## What you will do:
1. According to the abstract on newborns of Ebola-positive mothers, how many infants had been reported surviving past 28 days before 2019?
2. Carry on writing the abstract on newborns of Ebola-positive mothers, starting after its last sentence.

## Excerpted text:
--- START ---

Background: Few fetuses survive childbirth when the mother is positive for Ebola virus, with almost all being miscarried or stillborn, or dying shortly after birth. Before 2019, only two infants had been reported surviving past 28 days, of whom one tested positive for Ebola virus and subsequently received experimental therapies. Little is understood regarding the care of surviving neonates born to Ebola virus-positive mothers in the postnatal period and how novel anti-Ebola virus therapies might affect neonatal outcomes.
Methods: In this case series, we report on two neonates liveborn during the 2018-20 North Kivu Ebola epidemic in the Democratic Republic of the Congo who, along with their Ebola virus-positive mothers, received investigational monoclonal antibody treatment (mAB114 or REGN-EB3) as part of a randomised controlled trial (NCT03719586).
Findings: Both infants were born Ebola-negative and progressed well while in the Ebola Treatment Centre. Neither neonate developed evidence of Ebola virus disease during the course of the admission, and both were Ebola-negative at 21 days and remained healthy at discharge.

--- END ---

## Data segment:
--- START ---

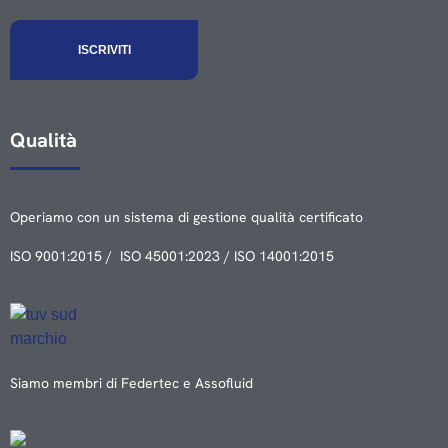
Qualità
Operiamo con un sistema di gestione qualità certificato
ISO 9001:2015 / ISO 45001:2023 / ISO 14001:2015
Siamo membri di Federtec e Assofluid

--- END ---

## Responses:
1. Two.

2.
Interpretation: To our knowledge these neonates are the first documented as Ebola virus-negative at birth after being born to Ebola virus-positive mothers, and only the third and fourth neonates ever documented to have survived into infancy. Although no conclusions can be drawn from this small case series, and further research is required to investigate the neonatal effects of antibody therapies, these cases warrant review regarding whether post-delivery antibody therapy should be considered for all liveborn neonates of Ebola virus-positive mothers. In the context of a low resource setting, where survival of low-birthweight infants is poor, these cases also highlight the importance of adequate neonatal care.